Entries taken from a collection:
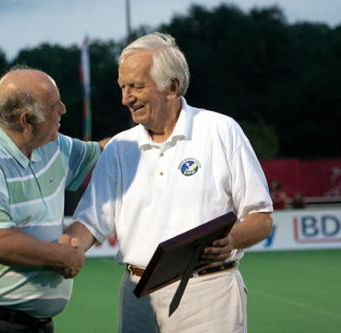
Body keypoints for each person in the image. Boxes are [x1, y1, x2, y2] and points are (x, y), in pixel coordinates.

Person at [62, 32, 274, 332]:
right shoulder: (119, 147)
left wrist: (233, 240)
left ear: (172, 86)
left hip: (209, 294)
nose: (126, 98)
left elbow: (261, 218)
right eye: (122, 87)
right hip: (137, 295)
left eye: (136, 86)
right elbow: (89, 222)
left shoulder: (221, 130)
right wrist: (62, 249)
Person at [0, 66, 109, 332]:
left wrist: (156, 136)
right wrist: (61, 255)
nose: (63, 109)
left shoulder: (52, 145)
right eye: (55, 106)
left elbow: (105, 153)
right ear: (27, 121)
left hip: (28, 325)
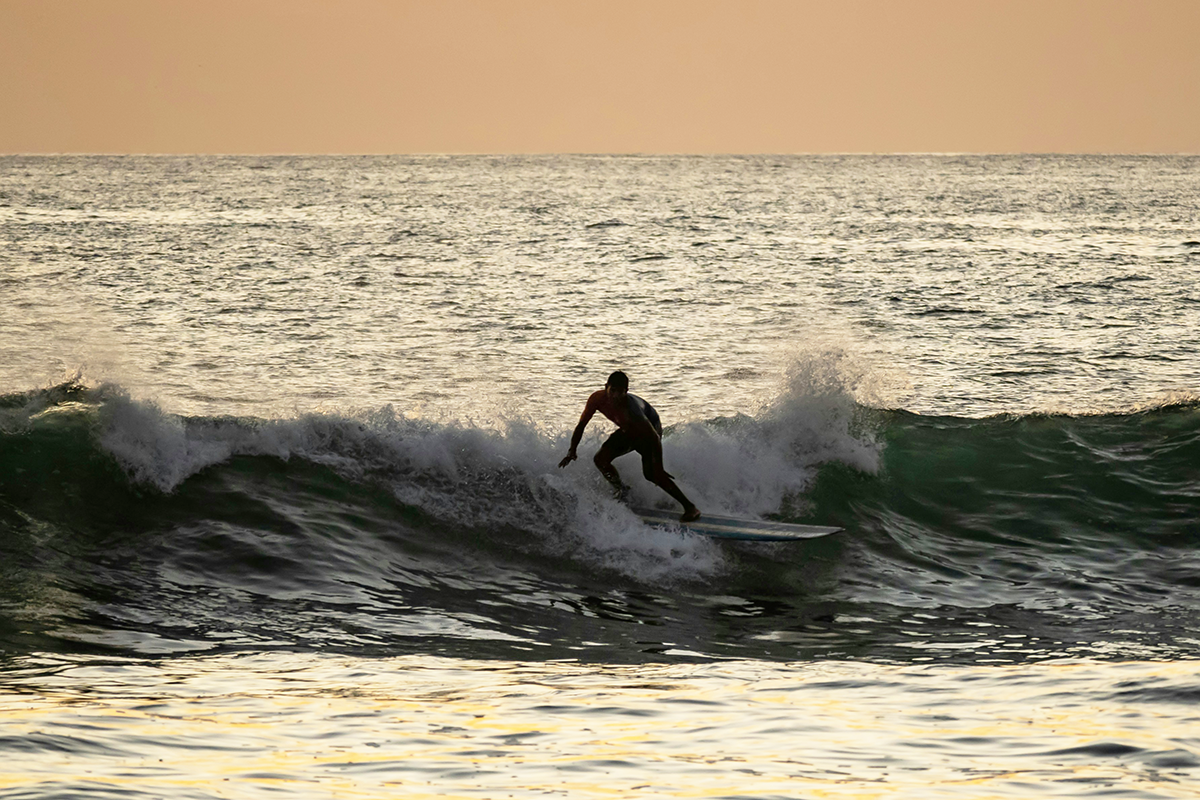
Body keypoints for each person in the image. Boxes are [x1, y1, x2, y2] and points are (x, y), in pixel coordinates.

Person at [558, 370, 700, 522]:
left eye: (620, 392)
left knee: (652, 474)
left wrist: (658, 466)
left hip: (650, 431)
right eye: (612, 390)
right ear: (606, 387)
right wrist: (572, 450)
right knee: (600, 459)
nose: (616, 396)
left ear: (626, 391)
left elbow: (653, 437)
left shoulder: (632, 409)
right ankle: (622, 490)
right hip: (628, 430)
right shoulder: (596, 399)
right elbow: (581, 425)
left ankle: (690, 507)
---
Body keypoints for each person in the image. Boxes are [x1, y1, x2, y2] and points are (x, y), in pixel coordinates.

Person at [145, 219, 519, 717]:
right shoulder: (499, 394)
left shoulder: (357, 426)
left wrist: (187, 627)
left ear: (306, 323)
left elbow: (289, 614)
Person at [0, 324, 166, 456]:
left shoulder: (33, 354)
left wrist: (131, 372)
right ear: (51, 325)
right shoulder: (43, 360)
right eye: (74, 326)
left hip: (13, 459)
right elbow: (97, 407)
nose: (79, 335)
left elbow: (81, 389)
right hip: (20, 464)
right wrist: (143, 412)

* **EXERCISE REQUIREMENTS**: From the records above, give again exactly the lines running from the line with "left wrist: (233, 240)" to the line with "right ear: (27, 121)", inclusive.

* **RESPONSE TO THE EXERCISE**:
left wrist: (233, 240)
left ear: (172, 86)
left hip: (209, 294)
nose: (126, 98)
left elbow: (261, 218)
right eye: (122, 87)
right hip: (137, 295)
left eye: (136, 86)
right elbow: (89, 222)
left shoulder: (221, 130)
right wrist: (62, 249)
Person at [0, 66, 109, 332]:
left wrist: (156, 136)
right wrist: (61, 255)
nose: (63, 109)
left shoulder: (52, 145)
right eye: (55, 106)
left elbow: (105, 153)
right ear: (27, 121)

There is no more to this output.